Extended Data Figure 7. — a, Cells were grown in presence (ON) or absence (OFF) of doxycycline or treated with AZD8330 (100 nM) for 16-18 hours. (Top) ARF6 activity was measured with GGA3-PBD pull down assay. GTP and GDP used as positive and negative controls, respectively. (Bottom insert) ARF6 activity was calculated as ratio of captured Arf6:input Arf6/vinculin.

b, iKras p53^L/+ tumor cells were grown in the presence (ON) or absence (OFF) of doxycycline, or treated with AZD8330 (100 nM) for 16-18 hours. Cell lysates were used for measurement of PIPK activity (n=3 biological replicates; Data are mean + s.d.). P-values were determined by unpaired two-sided Student’s t-test.

c, Representative images of morphology change in iKras p53^L/+ tumor cells with dominant negative Arf6 (Arf^T27N) or constitutively active Arf6 (Arf^Q67L). Experiments were repeated 3 times with similar results.

d, iKras p53^L/+ tumor cells stably expressing Arf6^Q67L or its empty vector (Vec) were grown in the presence (ON) or absence (OFF) of doxycycline for 48 hours and surface Sdc1 were measured with FACS using anti-Sdc1 antibody (Top). The fluorescence intensity of surface SDC1 is shown (Bottom) (n=4 biological replicates; Data are mean + s.d.). P-values were determined by paired two-sided Student’s t-test.

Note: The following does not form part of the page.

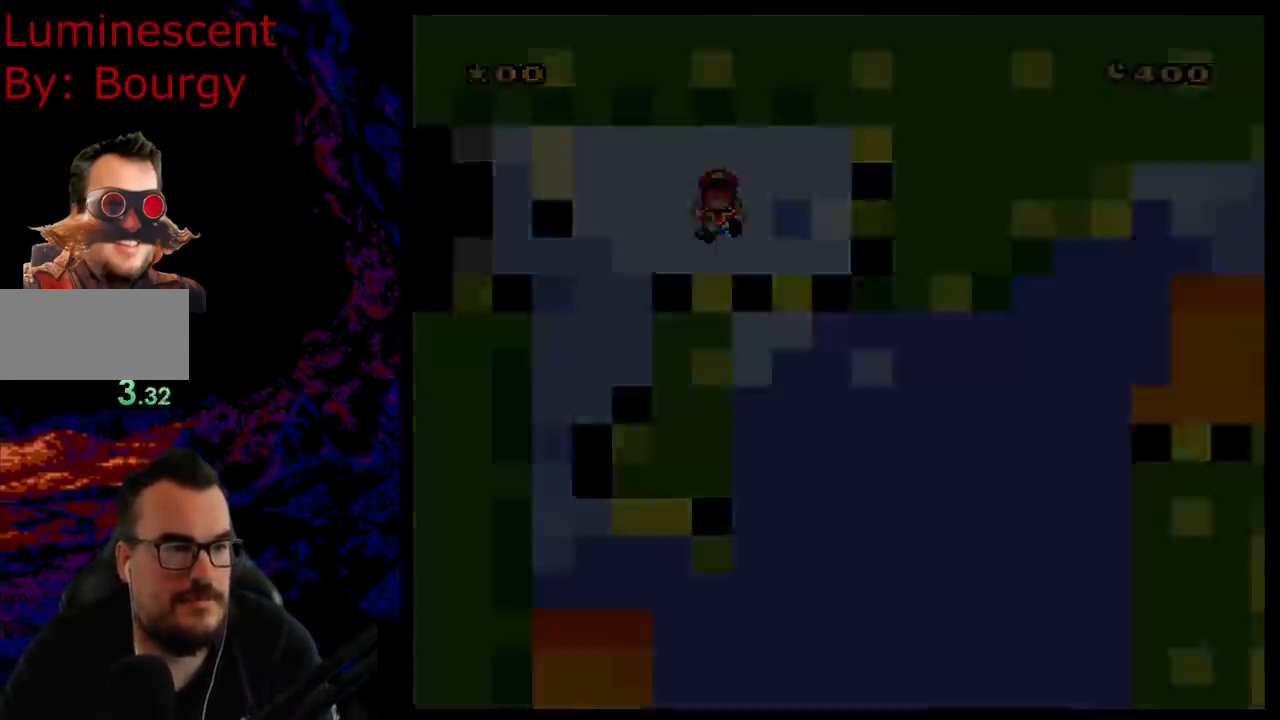
{"buttons": ["X", "DPAD_LEFT"], "events": [[33, "Y", "down"], [267, "B", "up"], [317, "X", "down"], [317, "Y", "up"], [367, "DPAD_LEFT", "down"]]}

e, iKras p53^L/+ tumor cells stably expressing Arf6^T27N or empty vector (Vec) were grown in the presence (ON) or absence (OFF) of doxycycline for 48 hours and surface Sdc1 were measured with FACS using anti-Sdc1 antibody. Representative histograms (top) and bar figure of fluorescence intensity were shown (bottom) (n=3 biological replicates; Data are mean + s.d.). P-values were determined by paired two-sided Student’s t-test.

f, mRNA expression of GAPs and GEFs of Arf6 in iKras p53^L/+ tumor cell microarray dataset upon Kras^G12D inactivation (n=4 biological replicates). P-values were determined by unpaired two-sided Student’s t-test.

g, iKras p53^L/+ tumor cells were grown in the presence (ON) or absence (OFF) of doxycycline, or treated with Trametinib (50 nM) for 16-18 hours and Psd4 mRNA level was measured by qPCR (n=3). P-values were determined by unpaired two-sided Student’s t-test.

h, MiaPaCa2 cells harboring doxycycline-inducible shRNA targeting human KRAS were grown in the absence (OFF) or presence (ON) of doxycycline, or treated with Trametinib (50 nM), AZD8330 (50 nM), or BKM120 (100 nM) for 18 hours. Cell lysates were blotted for PSD4, phosphor-ERK and KRAS. Arrow: band for PSD4. Experiments were repeated twice with similar results.

i, iKras p53^L/+ tumor cells stably expressing Psd4 or its empty vector were grown in the presence (ON) or absence (OFF) of doxycycline for 48 hours. ARF6 activity was measured by GGA3-PBD pull down assay. Input lysates were immunoblotted to validate expression of Arf6, p-Erk, p-Mek, Psd4, and Kras. Experiments were repeated twice with similar results.

j, iKras p53^L/+ tumor cells stably expressing Psd4 or its empty vector (Vec) were grown in the presence (ON) or absence (OFF) of doxycycline for 48 hours and surface Sdc1 was measured by FACS using anti-Sdc1 antibody. Representative histograms of FACS analysis (top) and bar figure of fluorescence intensity of surface Sdc1 (bottom) were shown in the plot (n=3 biological replicates; Data are mean + s.d.). P-values were determined by paired two-sided Student’s t-test.